Face à ces deux personnalités politiques, le tableau des autres candidats pourrait être similaire : en 1872, il existe trois groupes qui sont optiquement unis, mais profondément différents : légitimistes, orléanistes et bonapartistes sont unis dans leur détestation de Thiers. Ils ne réussiront pas, bien que majoritaires, à imposer la monarchie dont ils rêvent, face à la montée des républicains radicaux dont l’élection à Paris du radical Barodet en avril 1873 surprend toute la classe politique, comme l’élection de Bally Bakayoko a surpris les commentateurs politiques.
Les droites de 1872 étaient désunies comme le sont aujourd’hui les candidats qui représentent les droites : MM Retailleau, Philippe, Attal qui s’ajoutent à Marine le Pen.
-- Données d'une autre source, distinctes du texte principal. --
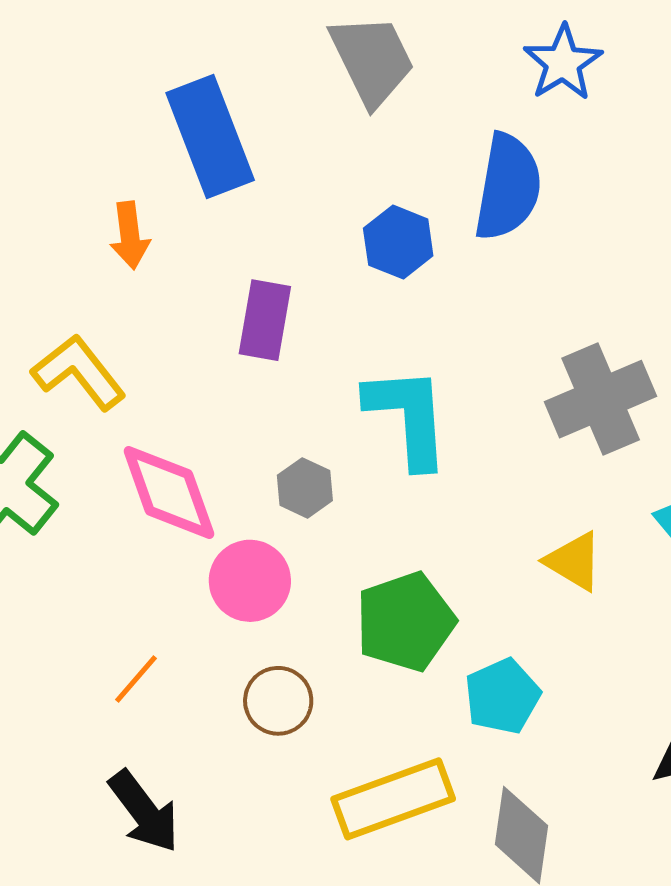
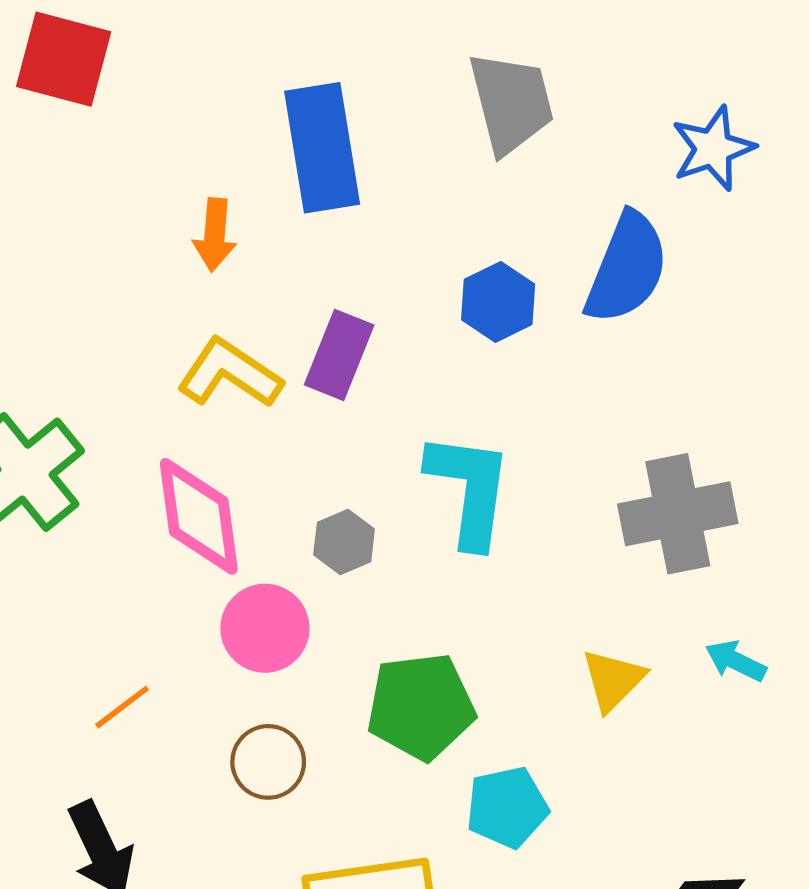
yellow L-shape: (79, 372) -> (230, 373), moved, turned -30
yellow triangle: (574, 561) -> (613, 680), turned 32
Le contexte est évidemment totalement différent, 2027 n’est pas 1873. Mais les Républicains d’alors, minoritaires dans le pays, avaient réussi à mobiliser les abstentionnistes qui étaient, lors de l’élection Barodet, le petit peuple des faubourgs Saint-Antoine, de Belleville et de Ménilmontant. Les abstentions passèrent alors de 50% à 24%. Comparaison n’est certes pas raison : le contexte est différent, la sociologie du pays est incomparable, les réseaux sociaux changent tout. Mais attention aux ressemblances possibles : le ras le bol vis-à-vis de Thiers ressemble au ras le bol vis-à-vis d’Emmanuel Macron ; l’habileté de Mélenchon vaut bien, à défaut des convictions, la posture de Gambetta ; les divisions entre les monarchistes valent celles des droites de 2026. Et les droites monarchistes majoritaires en 1873 ont finalement installé la République en 1875. Les candidats (de droite) à l’élection présidentielle devraient peut-être relire leur histoire de France pour ne pas répéter les fautes politiques de leurs ancêtres.
Xavier Driencourt
Ancien ambassadeur en Algérie, à deux reprises, Xavier Driencourt a également été ambassadeur de France en Malaisie, conseiller au cabinet d'Alain Juppé et directeur général de l'administration au Quai d'Orsay, enfin chef de l'inspection générale des affaires étrangères.